Posted Sep 27, 2017 by Martin Armstrong
In Asia we saw a similar picture to yesterdays market movers with Shanghai and the Hang Seng both closing higher whilst the Nikkei, ASX, KOPSI and SENSEX all closed lower. The SENSEX lost the most ground today (-1.4%) as it continues to add to its recent losing streak, making this its seventh day in a row of losses. There was talk that the Nikkei declined together wit the currency, which is never a happy medium. The Yen was last seen in late US trading at 112.75, pushing its way towards the 113 handle. Its has been the recovery of the DXY that seems to dominate many conversation earlier, as we watch the progress of the bounce gain momentum.

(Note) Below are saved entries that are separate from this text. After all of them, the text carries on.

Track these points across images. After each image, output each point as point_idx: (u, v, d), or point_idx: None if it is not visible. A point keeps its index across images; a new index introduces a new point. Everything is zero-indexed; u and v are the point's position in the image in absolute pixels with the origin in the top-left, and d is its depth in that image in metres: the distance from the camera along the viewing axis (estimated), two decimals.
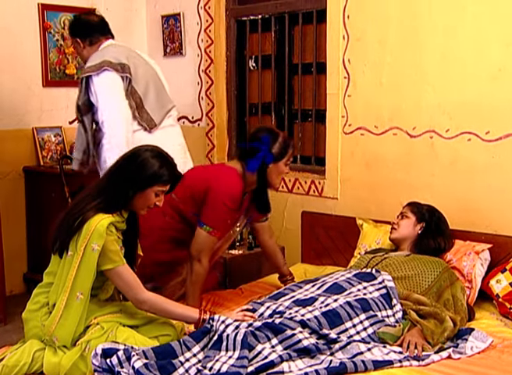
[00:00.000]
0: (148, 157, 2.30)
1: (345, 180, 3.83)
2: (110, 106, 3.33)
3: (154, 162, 2.30)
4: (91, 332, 2.18)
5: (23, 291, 4.60)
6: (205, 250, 2.81)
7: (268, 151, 2.85)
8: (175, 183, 2.38)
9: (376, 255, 2.86)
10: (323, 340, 2.21)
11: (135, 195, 2.30)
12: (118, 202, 2.29)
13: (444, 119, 3.34)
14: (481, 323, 2.63)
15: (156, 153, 2.33)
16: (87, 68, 3.34)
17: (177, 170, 2.38)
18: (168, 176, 2.33)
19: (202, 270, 2.80)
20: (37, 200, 4.50)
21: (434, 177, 3.41)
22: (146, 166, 2.28)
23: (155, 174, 2.29)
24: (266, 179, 2.89)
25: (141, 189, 2.30)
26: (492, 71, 3.15)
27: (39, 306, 2.26)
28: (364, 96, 3.68)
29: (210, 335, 2.15)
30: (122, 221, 2.33)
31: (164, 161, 2.33)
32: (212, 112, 4.66)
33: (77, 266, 2.16)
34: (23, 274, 4.62)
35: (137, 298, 2.25)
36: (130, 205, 2.33)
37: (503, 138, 3.14)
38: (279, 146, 2.88)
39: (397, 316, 2.45)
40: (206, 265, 2.82)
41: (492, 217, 3.20)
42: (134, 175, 2.28)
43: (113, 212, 2.27)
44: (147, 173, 2.28)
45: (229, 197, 2.80)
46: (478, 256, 2.84)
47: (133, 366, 1.90)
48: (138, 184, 2.28)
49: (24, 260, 4.62)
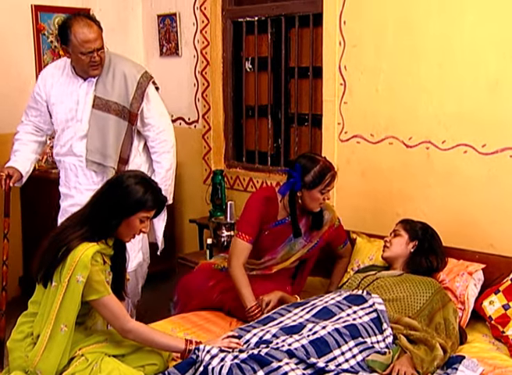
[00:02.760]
0: (132, 183, 2.27)
1: (340, 189, 3.78)
2: (167, 116, 3.52)
3: (138, 189, 2.27)
4: (75, 365, 2.16)
5: (19, 294, 4.60)
6: (233, 253, 2.98)
7: (298, 179, 2.96)
8: (160, 209, 2.35)
9: (368, 275, 2.83)
10: (311, 369, 2.19)
11: (120, 223, 2.28)
12: (103, 231, 2.26)
13: (440, 130, 3.29)
14: (473, 347, 2.60)
15: (140, 179, 2.30)
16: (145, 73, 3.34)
17: (162, 195, 2.35)
18: (153, 202, 2.30)
19: (231, 272, 2.93)
20: (33, 204, 4.48)
21: (430, 189, 3.37)
22: (130, 192, 2.26)
23: (140, 201, 2.27)
24: (295, 204, 3.01)
25: (126, 216, 2.27)
26: (489, 82, 3.09)
27: (23, 336, 2.24)
28: (360, 103, 3.62)
29: (195, 366, 2.13)
30: (109, 247, 2.31)
31: (148, 186, 2.30)
32: (208, 114, 4.61)
33: (61, 297, 2.13)
34: (18, 278, 4.61)
35: (123, 328, 2.23)
36: (116, 232, 2.30)
37: (500, 152, 3.09)
38: (312, 175, 2.96)
39: (387, 341, 2.43)
40: (234, 267, 2.93)
41: (487, 230, 3.16)
42: (118, 202, 2.25)
43: (98, 240, 2.24)
44: (131, 199, 2.26)
45: (254, 198, 3.09)
46: (471, 277, 2.81)
47: None
48: (123, 212, 2.26)
49: (20, 264, 4.61)
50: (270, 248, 3.09)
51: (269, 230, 3.10)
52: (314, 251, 3.14)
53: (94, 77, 3.21)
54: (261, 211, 3.06)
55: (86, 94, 3.23)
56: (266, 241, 3.11)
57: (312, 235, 3.08)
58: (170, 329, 2.75)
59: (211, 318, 2.93)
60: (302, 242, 3.07)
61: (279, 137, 4.34)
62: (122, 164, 3.29)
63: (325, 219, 3.10)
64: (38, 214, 4.42)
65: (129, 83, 3.23)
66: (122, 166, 3.29)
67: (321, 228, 3.10)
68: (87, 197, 3.11)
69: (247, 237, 2.98)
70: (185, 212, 4.93)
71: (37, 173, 4.40)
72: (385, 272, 2.86)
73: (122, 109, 3.23)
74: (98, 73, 3.19)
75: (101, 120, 3.21)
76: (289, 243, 3.07)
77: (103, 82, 3.21)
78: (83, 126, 3.24)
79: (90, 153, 3.23)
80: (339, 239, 3.21)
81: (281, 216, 3.11)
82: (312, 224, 3.09)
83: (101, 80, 3.22)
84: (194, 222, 4.44)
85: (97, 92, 3.21)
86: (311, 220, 3.09)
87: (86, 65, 3.13)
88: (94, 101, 3.21)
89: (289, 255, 3.06)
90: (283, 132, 4.29)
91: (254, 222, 3.04)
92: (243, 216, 3.08)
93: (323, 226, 3.10)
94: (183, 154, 4.87)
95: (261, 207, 3.07)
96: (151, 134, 3.37)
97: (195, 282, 3.12)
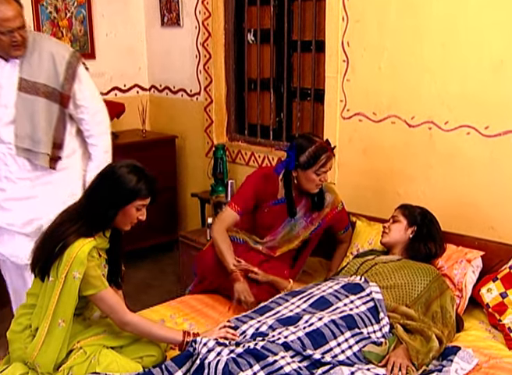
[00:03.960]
0: (124, 173, 2.25)
1: (342, 165, 3.76)
2: (100, 97, 3.30)
3: (131, 178, 2.25)
4: (74, 357, 2.19)
5: None
6: (218, 218, 3.13)
7: (293, 158, 2.95)
8: (155, 196, 2.35)
9: (366, 260, 2.83)
10: (307, 361, 2.21)
11: (117, 214, 2.27)
12: (99, 223, 2.26)
13: (443, 110, 3.24)
14: (469, 335, 2.61)
15: (132, 168, 2.28)
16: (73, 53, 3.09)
17: (156, 182, 2.34)
18: (147, 190, 2.29)
19: (213, 234, 3.05)
20: None
21: (432, 169, 3.34)
22: (123, 182, 2.24)
23: (133, 190, 2.26)
24: (290, 183, 3.02)
25: (122, 206, 2.27)
26: (493, 63, 3.02)
27: (22, 328, 2.26)
28: (362, 81, 3.57)
29: (192, 359, 2.15)
30: (106, 239, 2.31)
31: (141, 175, 2.28)
32: (210, 87, 4.56)
33: (59, 293, 2.14)
34: None
35: (121, 321, 2.24)
36: (113, 223, 2.30)
37: (502, 135, 3.04)
38: (307, 155, 2.94)
39: (384, 331, 2.44)
40: (216, 230, 3.03)
41: (488, 213, 3.14)
42: (113, 193, 2.24)
43: (95, 233, 2.25)
44: (125, 189, 2.24)
45: (253, 174, 3.16)
46: (469, 264, 2.80)
47: None
48: (118, 202, 2.25)
49: None
50: (271, 227, 3.10)
51: (269, 208, 3.11)
52: (317, 234, 3.14)
53: (17, 58, 2.94)
54: (257, 187, 3.10)
55: (9, 76, 2.96)
56: (266, 218, 3.11)
57: (313, 217, 3.08)
58: (169, 315, 2.78)
59: (210, 302, 2.95)
60: (302, 223, 3.07)
61: (281, 111, 4.29)
62: (56, 149, 3.04)
63: (326, 201, 3.09)
64: None
65: (57, 63, 2.98)
66: (56, 151, 3.04)
67: (322, 210, 3.09)
68: (21, 187, 3.00)
69: (235, 207, 3.06)
70: (187, 186, 4.93)
71: None
72: (384, 256, 2.85)
73: (52, 91, 2.98)
74: (21, 54, 2.92)
75: (29, 104, 2.95)
76: (290, 223, 3.07)
77: (28, 63, 2.95)
78: (9, 110, 2.97)
79: (19, 139, 2.98)
80: (341, 223, 3.20)
81: (281, 195, 3.11)
82: (312, 205, 3.09)
83: (25, 60, 2.95)
84: (196, 196, 4.44)
85: (23, 74, 2.94)
86: (311, 201, 3.09)
87: (7, 45, 2.85)
88: (19, 84, 2.94)
89: (289, 236, 3.06)
90: (285, 106, 4.24)
91: (246, 196, 3.11)
92: (239, 190, 3.18)
93: (324, 207, 3.09)
94: (185, 126, 4.87)
95: (258, 183, 3.11)
96: (85, 117, 3.12)
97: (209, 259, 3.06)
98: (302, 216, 3.07)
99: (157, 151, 4.73)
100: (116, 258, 2.42)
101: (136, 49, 5.01)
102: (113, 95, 4.93)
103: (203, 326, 2.69)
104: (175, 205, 4.93)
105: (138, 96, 5.05)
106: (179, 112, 4.89)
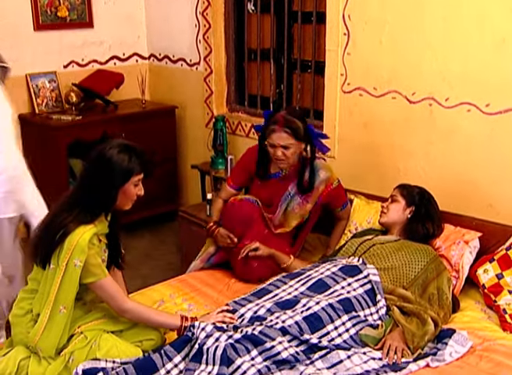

Yellen certainly helped the cause but watching the price action of treasuries and the average yield allocated at this evenings 5yr auction will only aid the USD and pressure Euro currency and govy paper – especially peripherals. This is also supporting the talk of safe-haven liquidation as short-term paper suffers and gold losses $35 in two days. Obviously, the news that China has taken the huge step towards North Korea has eased peoples tension.
The latest from Yellen’s speech last evening did not help European currencies today as both the Euro and GBP suffered around -0.4% declines against the US Dollar. It did however have the adverse effect on assets and so we saw similar gains for core Stock Indices (DAX, CAC and FTSE). The IBEX performed best rallying near 2% on both Trump’s wish for a single strong state and also news that the Catalan independence vote is deemed illegal. I am sure we will hear more about this as we proceed, but will be very interesting to watch Week, Month and Quarter end numbers this Friday. Also late talk that Mario Draghi has cancelled his BOE appearance due Friday – much speculation as to the reason for the cancellation.
This mornings session started as we have the past two trading days, strong at the open then drifting as we proceed. Today however, having lost opening euphoria we heard more talk of corporate tax cuts (to 20% down from 35%), but it was the rise in treasury yields that helped the market as bank stock found fresh buyers. This was the market reaction as GOP speakers address the press, but we will hear directly from President Trump towards the end of today trading session. The Durable Goods release was better than expected at 1.7% against a forecasted 1%; whilst New Home Sales were down 2.6%. Trump press conference announced the reforms and the DOW drifted marginally into the close. However, it was the NASDAQ and the broader Russell that set the pace, ending the day at +1.2% and +2% respectively. Details were a little light on repatriating cash but the dynamic scoring and expensing for capital investment have the potential to be motivating for the markets.
2’s closed 1.47% (+3bp), 10’s at 2.31% (+8bp), 30’s 2.86% (+9bp), Bunds 0.47% (+6bp) closes the spread +184bp (+2bp). France 0.76% (+6bp), Italy 2.14% (+3bp), Greece 5.68% (+13bp), Turkey 10.76% (+8bp), Portugal 2.42% (+6bp) and Gilt 10yr at 1.38% (+5bp).